Sua majestade, o presidente (por Marcus André Melo) – Heron Cid
Bastidores

Sua majestade, o presidente (por Marcus André Melo)

1 de julho de 2019 às 13h00 Por Heron Cid
O presidente Jair Bolsonaro durante cerimônia no Palácio do Planalto, em maio deste ano - Evaristo Sa - 7.mai.19/AFP

Para Ernest Hambloch, o nosso problema fundamental era o presidente não ser uma rainha da Inglaterra, mas um czar tropical.

Em “His Majesty, the President of Brazil” (1936), ele fustiga o presidencialismo imperial vigente, contrastando-o com a Inglaterra, no qual “o Parlamento ainda tem a mão do chicote e pode usá-lo quando lhe convier. Nas repúblicas americanas, ele está na mão do presidente”.

Hambloch reduz presidencialismo a autoritarismo, mas sua análise é instigante. Parlamentarismo presidencialismo são formas distintas de se organizar a relação entre Poderes. Não há consenso técnico sobre a superioridade de um em relação ao outro.

Uma variável crucial é o sistema eleitoral, pois sob o multipartidarismo há o imperativo de formação de coalizões, o que reduz a preponderância do Executivo.

Ele foi o remédio utilizado entre nós para fortalecer o Legislativo e eliminar o poder acachapante do governismo. A reforma eleitoral de 1932 introduziu a representação proporcional, os partidos nacionais e o voto secreto. O resultado: “Um sistema talvez único  no mundo: o presidencialismo com representação proporcional”, como concluiu Afonso Arinos em 1949.

O “poder pessoal” do Executivo foi abalado: “Grande tirano aquele cuja estabilidade política só se manterá na base da coligação dos partidos no Congresso, tal e qual nos regimes parlamentares!” (idem).

Mas, sob o presidencialismo, a investidura e a perda do cargo pelo chefe do Executivo independem da confiança do Legislativo. O mandato é fixo, só pode ser abreviado em caso de impeachment. O potencial para crises exige arbitragem de um Judiciário independente.

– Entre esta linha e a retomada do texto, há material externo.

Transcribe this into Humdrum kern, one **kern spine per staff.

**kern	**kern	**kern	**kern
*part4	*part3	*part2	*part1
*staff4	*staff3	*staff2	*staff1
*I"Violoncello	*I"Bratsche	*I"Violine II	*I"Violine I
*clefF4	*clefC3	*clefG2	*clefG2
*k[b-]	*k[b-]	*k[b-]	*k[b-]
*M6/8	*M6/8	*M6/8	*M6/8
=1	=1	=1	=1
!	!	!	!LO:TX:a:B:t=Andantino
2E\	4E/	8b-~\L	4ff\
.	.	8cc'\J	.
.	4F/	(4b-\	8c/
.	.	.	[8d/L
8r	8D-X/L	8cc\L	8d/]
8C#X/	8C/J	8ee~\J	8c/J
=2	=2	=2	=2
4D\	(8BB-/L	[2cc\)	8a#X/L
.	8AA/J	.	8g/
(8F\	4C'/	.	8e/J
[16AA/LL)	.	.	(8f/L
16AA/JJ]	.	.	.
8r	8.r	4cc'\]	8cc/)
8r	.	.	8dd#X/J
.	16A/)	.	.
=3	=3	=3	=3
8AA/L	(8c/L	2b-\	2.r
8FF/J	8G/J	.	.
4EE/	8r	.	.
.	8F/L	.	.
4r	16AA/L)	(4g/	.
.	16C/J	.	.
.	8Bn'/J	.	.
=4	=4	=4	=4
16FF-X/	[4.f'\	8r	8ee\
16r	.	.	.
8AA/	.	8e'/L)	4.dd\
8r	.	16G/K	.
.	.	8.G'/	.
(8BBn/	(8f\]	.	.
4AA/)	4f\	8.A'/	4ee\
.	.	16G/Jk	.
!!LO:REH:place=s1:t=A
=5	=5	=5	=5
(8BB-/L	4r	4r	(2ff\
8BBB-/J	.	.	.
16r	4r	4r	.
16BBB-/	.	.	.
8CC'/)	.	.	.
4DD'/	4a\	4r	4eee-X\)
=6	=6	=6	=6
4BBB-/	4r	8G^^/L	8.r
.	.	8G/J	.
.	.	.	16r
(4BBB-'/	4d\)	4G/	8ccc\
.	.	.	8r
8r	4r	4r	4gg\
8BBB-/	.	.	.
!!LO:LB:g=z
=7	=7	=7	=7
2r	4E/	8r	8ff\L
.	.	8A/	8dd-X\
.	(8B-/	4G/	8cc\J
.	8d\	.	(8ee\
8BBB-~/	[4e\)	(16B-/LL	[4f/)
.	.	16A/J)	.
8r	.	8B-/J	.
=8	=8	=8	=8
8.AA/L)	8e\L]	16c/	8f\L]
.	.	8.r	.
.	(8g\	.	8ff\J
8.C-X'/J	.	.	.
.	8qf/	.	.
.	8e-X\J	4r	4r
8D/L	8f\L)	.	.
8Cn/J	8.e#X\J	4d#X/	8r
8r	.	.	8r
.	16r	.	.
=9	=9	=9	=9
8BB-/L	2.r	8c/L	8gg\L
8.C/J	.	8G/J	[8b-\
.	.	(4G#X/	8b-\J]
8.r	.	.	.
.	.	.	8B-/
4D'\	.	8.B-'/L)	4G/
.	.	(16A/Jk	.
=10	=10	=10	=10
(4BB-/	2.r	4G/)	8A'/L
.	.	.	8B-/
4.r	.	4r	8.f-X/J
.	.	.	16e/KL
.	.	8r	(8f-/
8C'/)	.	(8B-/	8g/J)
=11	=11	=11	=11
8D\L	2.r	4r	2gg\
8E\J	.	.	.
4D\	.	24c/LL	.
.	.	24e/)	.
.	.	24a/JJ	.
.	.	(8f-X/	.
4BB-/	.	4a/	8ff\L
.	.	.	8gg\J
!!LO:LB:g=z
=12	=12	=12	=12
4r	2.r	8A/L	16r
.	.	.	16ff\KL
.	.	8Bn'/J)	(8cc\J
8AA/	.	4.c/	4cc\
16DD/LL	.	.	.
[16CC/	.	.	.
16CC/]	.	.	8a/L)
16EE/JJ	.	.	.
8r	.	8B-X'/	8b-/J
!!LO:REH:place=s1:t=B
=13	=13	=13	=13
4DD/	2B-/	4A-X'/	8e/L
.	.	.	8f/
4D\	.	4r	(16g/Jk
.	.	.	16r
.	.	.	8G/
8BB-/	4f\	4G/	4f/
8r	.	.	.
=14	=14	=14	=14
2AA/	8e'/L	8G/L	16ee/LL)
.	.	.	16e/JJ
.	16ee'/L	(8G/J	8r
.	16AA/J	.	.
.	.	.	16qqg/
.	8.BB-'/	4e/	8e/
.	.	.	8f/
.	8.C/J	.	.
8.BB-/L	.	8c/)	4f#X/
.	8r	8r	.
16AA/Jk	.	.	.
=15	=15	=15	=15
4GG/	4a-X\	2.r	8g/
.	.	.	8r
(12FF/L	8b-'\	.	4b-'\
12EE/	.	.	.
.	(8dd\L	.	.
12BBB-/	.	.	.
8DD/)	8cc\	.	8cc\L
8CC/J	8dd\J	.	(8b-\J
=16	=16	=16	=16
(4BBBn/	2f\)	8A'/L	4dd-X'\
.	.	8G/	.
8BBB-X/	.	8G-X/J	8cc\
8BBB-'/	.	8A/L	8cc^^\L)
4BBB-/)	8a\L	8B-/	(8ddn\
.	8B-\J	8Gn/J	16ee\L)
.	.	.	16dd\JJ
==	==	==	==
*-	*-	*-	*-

Conflitos abertos entre presidentes e o Parlamento ocorrem. O caso emblemático —ao qual Joaquim Nabuco dedicou um livro— foi o do presidente chileno Juan Balmaceda (1840-1891), que cometeu suicídio em plena crise deflagrada pela recusa do Congresso em votar o Orçamento enquanto ele não mudasse o ministério.

O modo normal de funcionamento do presidencialismo envolve pesos e contrapesos. As iniciativas do Executivo podem ser rejeitadas no Congresso, e vice-versa, através do veto presidencial (exceto para emendas constitucionais). Em muitos países latino-americanos e nos EUA, é necessário quorum de 66% para a derrubada do veto, o que pode levar a um impasse. Entre nós, ele é facilmente rejeitado por maioria de 50% mais um.

Entretanto, o Congresso não emite medidas provisórias, nomeia ministros, nem executa o Orçamento. O risco de paralisia estará sempre presente, malgrado o saldo atual ser positivo.

O presidente perdeu o chicote, mas não se converteu em rainha da Inglaterra.